# start of Data to use

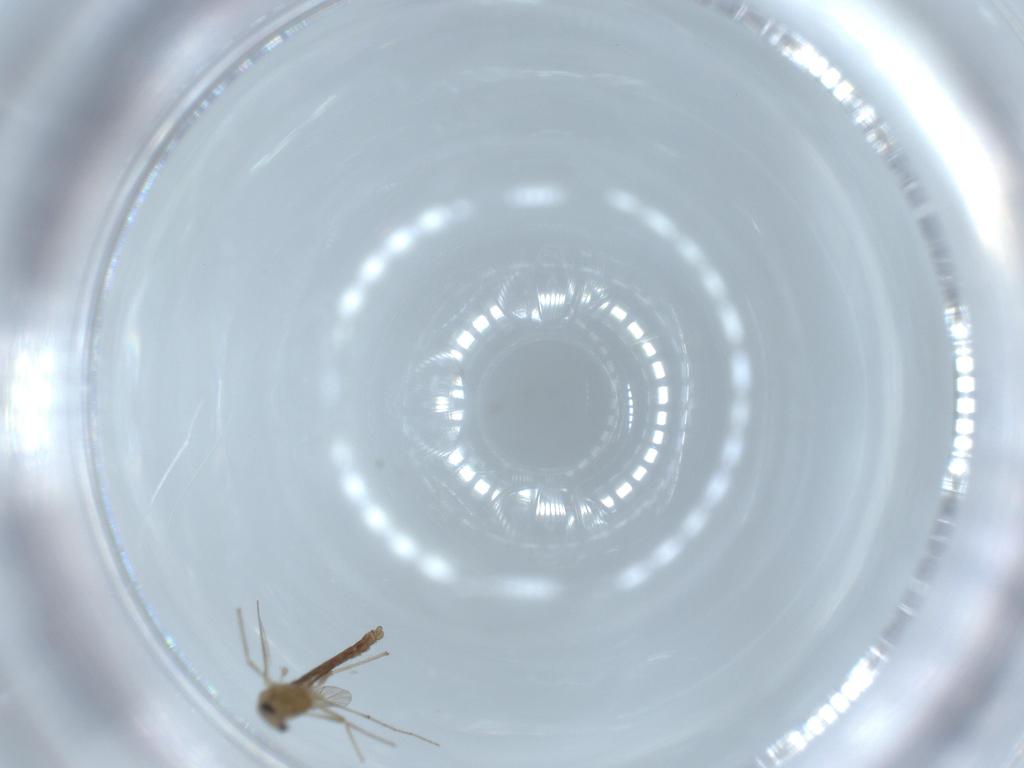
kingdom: Animalia
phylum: Arthropoda
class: Insecta
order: Diptera
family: Chironomidae
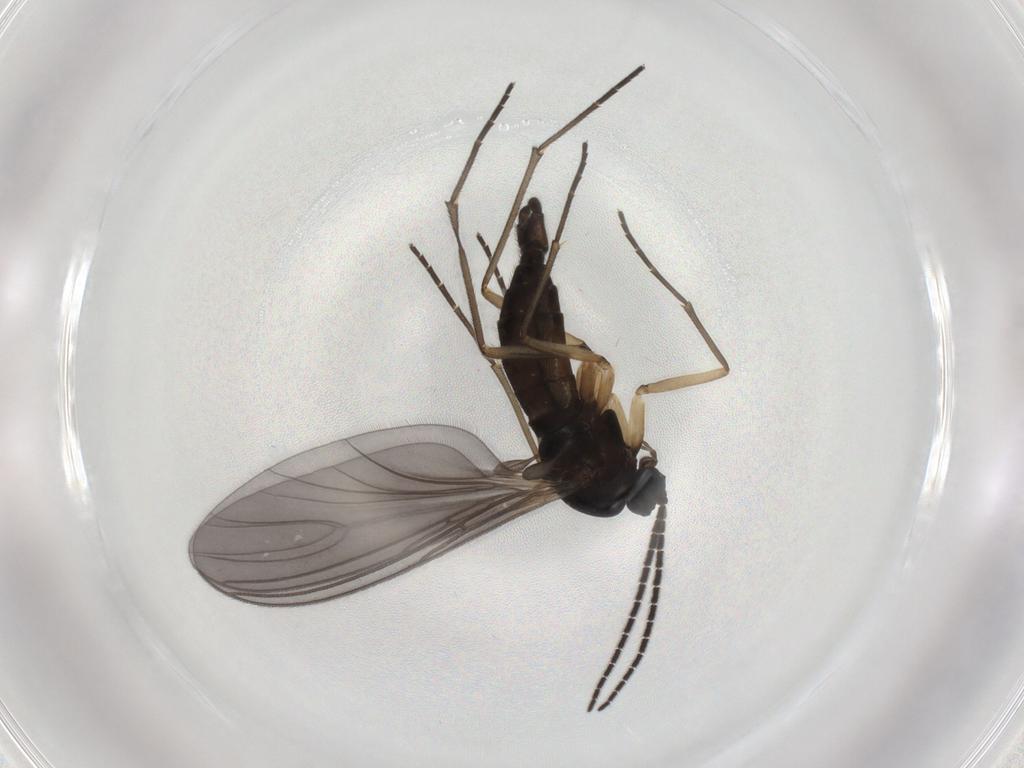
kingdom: Animalia
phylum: Arthropoda
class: Insecta
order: Diptera
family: Sciaridae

# end of Data to use

**Exercise details:**
Copy out the classification lines of both entries above word for word, leaving out the pictures.

**The solution:**
kingdom: Animalia
phylum: Arthropoda
class: Insecta
order: Diptera
family: Chironomidae
kingdom: Animalia
phylum: Arthropoda
class: Insecta
order: Diptera
family: Sciaridae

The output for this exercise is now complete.